Hamish realised in that moment that he would need to let something out. He hoped Annie Robinson would forgive him.
“Blackmail!” exclaimed Jimmy. “Man, now there’s something. Say Fergus was murdered for blackmailing someone, and Angus knew who it was, and took over where Fergus left off, it stands to reason we’re looking for the same murderer.”
“Aye, it looks like that.”
“So,” said Jimmy, his foxy face alight, “he could have maybe – Fergus, I mean – have been blackmailing more than one. And how would he have found out anything, hey? By raking through the garbage to see if folks had got everything into the right containers. Better tell Blair.”
Hamish waited for the inevitable. He was standing outside the cottage when Blair barrelled truculently up to him. “What’s this about that woman over in Invergordon?” he snarled. “Where’s your report?”
“I had just got back and wass going to type it up,” said Hamish, “when I got the call from Kirsty.”
“You get back down there and start typing. I want all of it. We’ll pull her in for questioning.”
Hamish drove off. His heart was heavy. Just because he had not liked Annie Robinson, just because she did not live in Lochdubh, he had turned her over to the police.

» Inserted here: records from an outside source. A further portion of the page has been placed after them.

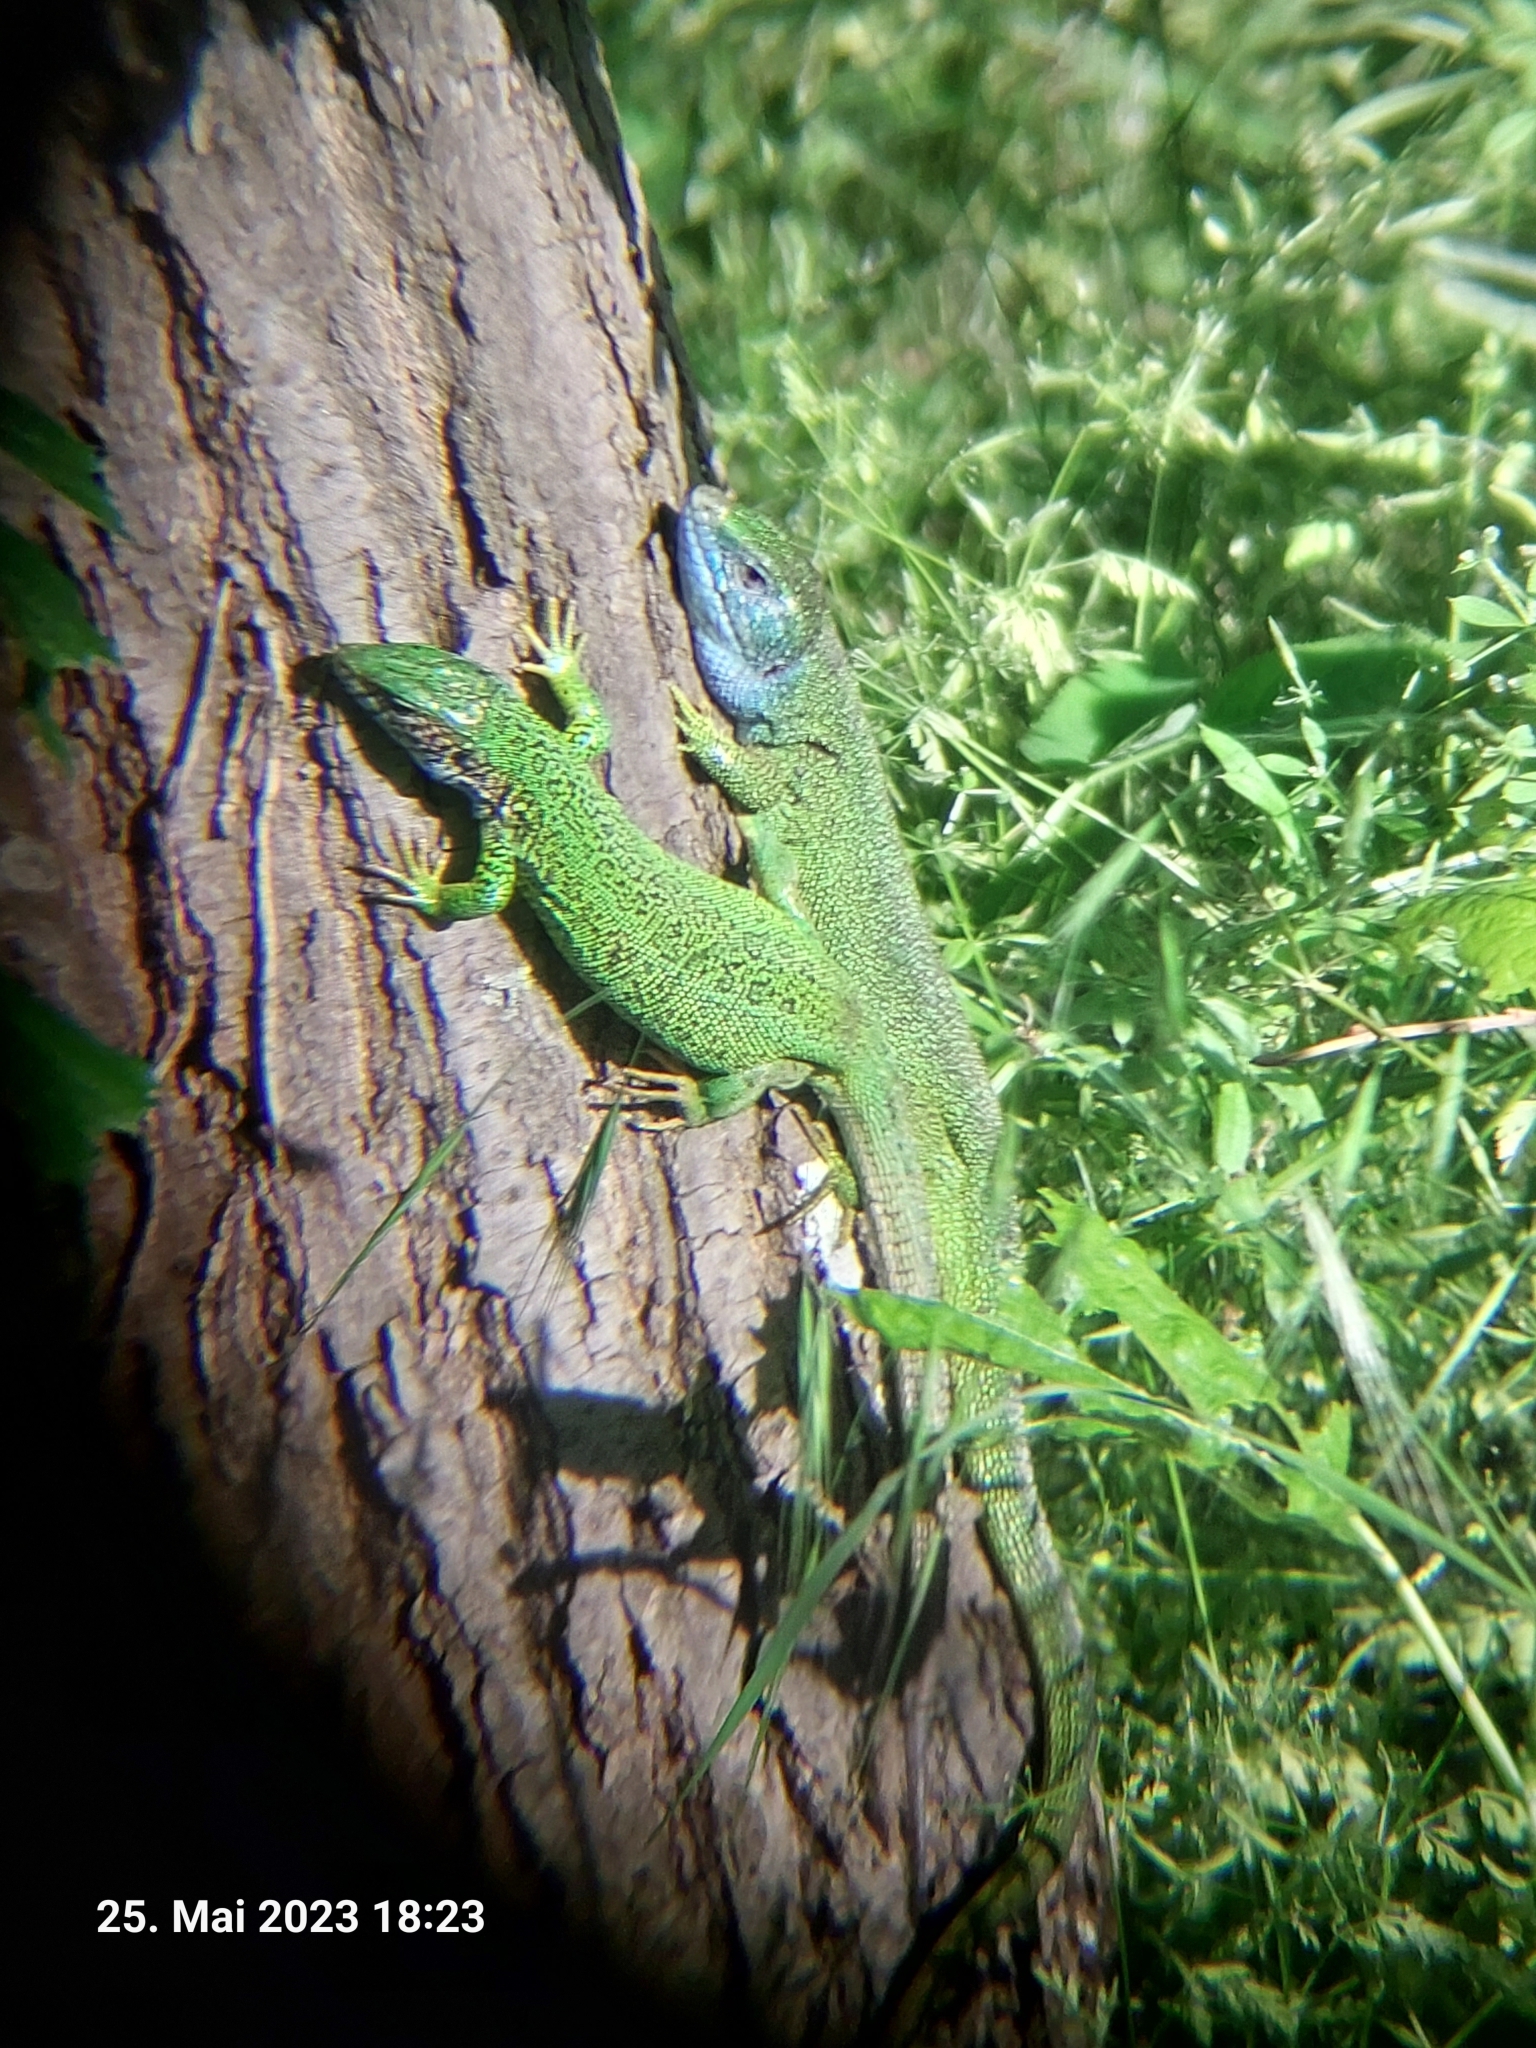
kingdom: Animalia
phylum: Chordata
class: Squamata
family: Lacertidae
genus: Lacerta
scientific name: Lacerta viridis
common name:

Clarry was just returning to the police station when Hamish drove up. “Get yourself up to Angus Ettrik’s,” said Hamish. “He’s been murdered. See if they need you.”
Clarry hurried to his old car, which he kept parked out on the road. Hamish went into the police office, switched on the computer and began to type while the pale dawn rose outside the window. When he had finished, he sent over his report and decided to get some sleep. He washed and changed into civilian clothes and decided to sleep with them on in case he was roused by Blair. Blair would no doubt howl at him for not being in uniform, but he did not want to sleep in all that scratchy serge. With Lugs curled against his side, he fell into a deep sleep, only struggling awake at ten in the morning as he heard a knock at the kitchen door.
The banker’s wife, Mrs. McClellan, stood there. “Come in,” said Hamish. “I was just about to make some coffee. Like some?”
“No, I won’t be long. I remembered one little thing.”
“What’s that?” asked Hamish, plugging in the kettle. He felt he needed a cup of strong coffee to help him wake up properly.
“The last time Fergus Macleod called to see me, he was quite genial – I mean, he wasn’t his usual sneering self. He was bragging how he would soon be getting out of Lochdubh to start a new life. That’s it, I’m afraid.”
“Nothing more?”
“No, but it occurred to me that what he might get out of me was hardly enough to enable him to start a new life somewhere else. And it almost seemed as if he had lost interest in what I could give him. I mean, maybe he’d found someone rich.”
“I’d best ask around again,” said Hamish. “Have you heard? Angus Ettrik has been murdered.”
“The crofter?”
“Himself.”
“That’s terrible. What evil’s come to Lochdubh?”
“Whatever it is,” said Hamish grimly, “Fergus Macleod did something to bring it here.”